» **What is asked**: From the opinion piece on FIRE below, translate this sentence into Spanish: "FIRE bears some responsibility for creating and encouraging this monster of political intrusion."

» **Selected text**:
■ ■ ■
The Hard Truth About FIRE’s Political Mistake
The president and CEO of the Foundation for Individual Rights and Expression, Greg Lukianoff, recently offered a blunt assessment of last year’s attacks on academia: “2025 was the worst year for campus censorship in decades” and “the federal government and state governments, using the levers of state power, are now the leading forces behind attempts to punish campus speech.” FIRE counted 114 individual cases in 2025 involving demands by politicians for campus censorship—more than the previous 24 years combined.
So you might imagine that FIRE is reconsidering its past enthusiasm for political control over higher education. But Lukianoff refuses to let reality change his mind: “That brings us to the hard truth nobody wants to say out loud: Higher education really does need reform, and some of that reform will have to involve the federal government and state governments because the government helped build the incentive structure that produced this mess, and because public universities are state actors.” Rather than a hard truth, I’d call this a self-deluding lie told to deny FIRE’s small role in causing part of the current free speech disaster inflicted by the right.
FIRE bears some responsibility for creating and encouraging this monster of political intrusion. For years, FIRE has been denouncing academia as a cesspool of left-wing censorship and demanding that politicians step in to do something about it. And now that politicians have intervened against the left-wing enemy FIRE kept blaming and kept demanding that they do something to destroy, Lukianoff is disclaiming any responsibility for this monster he helped to build. The real problem, Dr. Frankenstein tells us, is that the leftist mob angered the monster with their DEI slogans.
■ ■ ■
» **Information given**:
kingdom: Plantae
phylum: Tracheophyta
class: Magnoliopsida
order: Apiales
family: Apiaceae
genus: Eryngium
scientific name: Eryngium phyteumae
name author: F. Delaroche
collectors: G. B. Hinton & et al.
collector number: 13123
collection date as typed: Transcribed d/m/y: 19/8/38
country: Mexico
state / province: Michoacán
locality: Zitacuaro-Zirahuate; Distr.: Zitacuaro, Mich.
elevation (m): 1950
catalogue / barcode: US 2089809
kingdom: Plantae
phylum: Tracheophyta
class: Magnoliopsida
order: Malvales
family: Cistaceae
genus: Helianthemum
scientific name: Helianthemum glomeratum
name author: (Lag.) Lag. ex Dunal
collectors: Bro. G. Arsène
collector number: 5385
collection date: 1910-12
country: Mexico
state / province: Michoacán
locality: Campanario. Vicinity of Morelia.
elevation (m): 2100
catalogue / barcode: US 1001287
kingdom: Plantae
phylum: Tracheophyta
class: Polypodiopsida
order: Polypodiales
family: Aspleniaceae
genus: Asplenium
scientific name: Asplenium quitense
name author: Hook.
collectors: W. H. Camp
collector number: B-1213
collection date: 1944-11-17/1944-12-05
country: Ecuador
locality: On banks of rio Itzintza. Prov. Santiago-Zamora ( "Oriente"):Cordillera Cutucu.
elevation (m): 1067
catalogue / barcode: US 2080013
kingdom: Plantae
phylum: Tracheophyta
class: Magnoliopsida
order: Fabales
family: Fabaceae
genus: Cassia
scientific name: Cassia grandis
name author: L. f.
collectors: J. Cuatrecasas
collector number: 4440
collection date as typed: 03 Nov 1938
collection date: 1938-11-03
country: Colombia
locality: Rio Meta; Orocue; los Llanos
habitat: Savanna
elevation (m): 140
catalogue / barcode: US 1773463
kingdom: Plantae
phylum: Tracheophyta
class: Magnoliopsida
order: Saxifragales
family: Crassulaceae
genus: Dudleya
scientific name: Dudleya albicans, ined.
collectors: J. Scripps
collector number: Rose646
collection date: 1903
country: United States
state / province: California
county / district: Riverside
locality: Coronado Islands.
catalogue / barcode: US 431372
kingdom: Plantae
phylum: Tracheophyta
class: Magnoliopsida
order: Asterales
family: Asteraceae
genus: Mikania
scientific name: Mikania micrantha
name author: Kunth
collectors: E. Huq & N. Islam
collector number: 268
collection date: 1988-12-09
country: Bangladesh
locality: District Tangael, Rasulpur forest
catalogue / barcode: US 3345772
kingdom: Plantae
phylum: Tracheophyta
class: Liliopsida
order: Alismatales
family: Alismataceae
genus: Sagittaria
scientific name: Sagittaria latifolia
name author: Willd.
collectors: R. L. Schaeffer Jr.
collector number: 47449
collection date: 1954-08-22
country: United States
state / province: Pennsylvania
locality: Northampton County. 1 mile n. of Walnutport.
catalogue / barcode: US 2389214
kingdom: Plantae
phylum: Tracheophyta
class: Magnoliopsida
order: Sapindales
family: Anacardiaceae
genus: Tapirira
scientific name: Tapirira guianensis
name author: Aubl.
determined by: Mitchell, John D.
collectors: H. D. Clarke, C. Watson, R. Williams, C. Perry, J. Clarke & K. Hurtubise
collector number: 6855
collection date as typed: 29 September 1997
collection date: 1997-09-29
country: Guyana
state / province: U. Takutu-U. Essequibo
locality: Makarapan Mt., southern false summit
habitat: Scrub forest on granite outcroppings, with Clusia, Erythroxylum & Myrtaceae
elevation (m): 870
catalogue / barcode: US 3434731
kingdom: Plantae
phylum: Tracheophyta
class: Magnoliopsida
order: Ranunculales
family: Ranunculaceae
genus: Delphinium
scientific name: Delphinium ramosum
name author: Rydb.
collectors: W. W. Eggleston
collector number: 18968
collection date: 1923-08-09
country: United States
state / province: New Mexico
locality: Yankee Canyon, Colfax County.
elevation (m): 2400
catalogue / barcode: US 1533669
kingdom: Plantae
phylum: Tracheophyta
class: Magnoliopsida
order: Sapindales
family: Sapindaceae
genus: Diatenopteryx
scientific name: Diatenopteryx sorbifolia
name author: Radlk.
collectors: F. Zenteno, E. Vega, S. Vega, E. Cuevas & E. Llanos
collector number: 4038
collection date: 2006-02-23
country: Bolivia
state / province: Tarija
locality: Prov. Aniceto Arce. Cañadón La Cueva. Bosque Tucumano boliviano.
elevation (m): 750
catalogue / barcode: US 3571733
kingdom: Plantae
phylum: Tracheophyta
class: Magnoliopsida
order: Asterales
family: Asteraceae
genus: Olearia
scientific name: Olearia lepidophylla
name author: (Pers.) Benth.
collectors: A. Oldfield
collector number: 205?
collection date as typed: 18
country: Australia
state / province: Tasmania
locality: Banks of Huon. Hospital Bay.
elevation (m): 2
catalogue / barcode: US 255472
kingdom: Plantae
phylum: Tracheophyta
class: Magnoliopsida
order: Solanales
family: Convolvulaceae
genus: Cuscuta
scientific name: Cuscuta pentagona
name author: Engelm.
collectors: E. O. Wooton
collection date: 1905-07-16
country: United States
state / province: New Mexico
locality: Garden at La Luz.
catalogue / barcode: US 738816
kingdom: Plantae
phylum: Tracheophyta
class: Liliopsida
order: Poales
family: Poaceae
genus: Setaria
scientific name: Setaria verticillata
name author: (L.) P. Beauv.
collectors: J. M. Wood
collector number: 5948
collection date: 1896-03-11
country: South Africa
■ ■ ■
» **The completed task**: FIRE tiene cierta responsabilidad por haber creado y alentado este monstruo de la intrusión política.